DATA SUPPLIED.
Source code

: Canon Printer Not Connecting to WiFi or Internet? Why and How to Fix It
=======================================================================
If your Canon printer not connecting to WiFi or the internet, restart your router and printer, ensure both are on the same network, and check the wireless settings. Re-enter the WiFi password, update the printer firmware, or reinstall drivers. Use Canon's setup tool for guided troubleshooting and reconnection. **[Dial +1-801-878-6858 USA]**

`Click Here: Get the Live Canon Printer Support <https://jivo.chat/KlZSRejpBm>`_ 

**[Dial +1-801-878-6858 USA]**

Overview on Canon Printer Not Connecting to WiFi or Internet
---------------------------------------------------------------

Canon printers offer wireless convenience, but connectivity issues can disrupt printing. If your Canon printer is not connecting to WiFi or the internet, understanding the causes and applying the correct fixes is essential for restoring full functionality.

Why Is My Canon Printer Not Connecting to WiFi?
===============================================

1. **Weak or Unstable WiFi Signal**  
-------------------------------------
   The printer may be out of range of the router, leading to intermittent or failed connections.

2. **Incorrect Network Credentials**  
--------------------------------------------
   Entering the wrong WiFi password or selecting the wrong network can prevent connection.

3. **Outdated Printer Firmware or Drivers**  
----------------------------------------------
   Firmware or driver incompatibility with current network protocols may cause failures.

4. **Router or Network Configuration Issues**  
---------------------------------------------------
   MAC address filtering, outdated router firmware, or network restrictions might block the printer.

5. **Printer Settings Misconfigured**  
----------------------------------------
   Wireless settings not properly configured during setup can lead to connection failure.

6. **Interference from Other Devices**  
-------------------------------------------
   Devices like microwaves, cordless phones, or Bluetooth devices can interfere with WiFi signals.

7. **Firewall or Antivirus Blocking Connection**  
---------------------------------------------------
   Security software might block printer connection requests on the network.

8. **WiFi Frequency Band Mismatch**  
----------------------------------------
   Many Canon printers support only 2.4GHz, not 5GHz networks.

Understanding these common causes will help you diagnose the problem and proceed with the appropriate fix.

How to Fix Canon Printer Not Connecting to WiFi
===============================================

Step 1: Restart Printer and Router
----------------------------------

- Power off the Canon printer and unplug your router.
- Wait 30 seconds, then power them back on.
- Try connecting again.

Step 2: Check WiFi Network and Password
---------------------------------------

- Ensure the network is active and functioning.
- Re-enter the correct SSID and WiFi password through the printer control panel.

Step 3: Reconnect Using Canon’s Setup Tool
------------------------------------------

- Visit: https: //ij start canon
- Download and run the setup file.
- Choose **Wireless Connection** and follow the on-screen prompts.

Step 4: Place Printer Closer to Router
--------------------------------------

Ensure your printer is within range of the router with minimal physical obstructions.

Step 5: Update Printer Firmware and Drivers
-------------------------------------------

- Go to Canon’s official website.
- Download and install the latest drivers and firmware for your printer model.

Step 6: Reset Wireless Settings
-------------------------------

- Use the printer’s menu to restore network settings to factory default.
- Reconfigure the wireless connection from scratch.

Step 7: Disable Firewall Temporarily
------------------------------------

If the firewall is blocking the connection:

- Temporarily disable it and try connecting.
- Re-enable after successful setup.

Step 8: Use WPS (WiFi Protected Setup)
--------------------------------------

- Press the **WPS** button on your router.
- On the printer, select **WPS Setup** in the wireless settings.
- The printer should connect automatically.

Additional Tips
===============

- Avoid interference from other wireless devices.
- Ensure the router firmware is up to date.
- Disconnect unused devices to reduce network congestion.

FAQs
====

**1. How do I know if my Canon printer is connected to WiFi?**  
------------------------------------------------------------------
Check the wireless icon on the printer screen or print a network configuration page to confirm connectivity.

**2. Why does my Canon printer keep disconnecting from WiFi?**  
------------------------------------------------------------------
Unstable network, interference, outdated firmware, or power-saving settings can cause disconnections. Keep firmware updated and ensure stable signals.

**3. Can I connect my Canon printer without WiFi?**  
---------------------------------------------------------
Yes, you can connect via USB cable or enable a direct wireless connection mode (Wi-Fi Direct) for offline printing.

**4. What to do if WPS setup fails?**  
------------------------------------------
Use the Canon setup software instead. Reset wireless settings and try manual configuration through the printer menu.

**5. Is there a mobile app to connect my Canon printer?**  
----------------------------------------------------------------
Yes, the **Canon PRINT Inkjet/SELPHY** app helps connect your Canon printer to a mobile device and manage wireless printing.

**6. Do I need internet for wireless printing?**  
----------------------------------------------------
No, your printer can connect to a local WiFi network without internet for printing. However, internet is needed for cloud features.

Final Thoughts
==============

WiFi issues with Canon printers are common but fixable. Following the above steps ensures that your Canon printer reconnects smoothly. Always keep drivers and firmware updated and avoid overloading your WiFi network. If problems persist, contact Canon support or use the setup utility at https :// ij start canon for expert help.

TASK INSTRUCTIONS.
The number of lines in the data that hold "Reset" must be the entire answer.

THE ANSWER.
2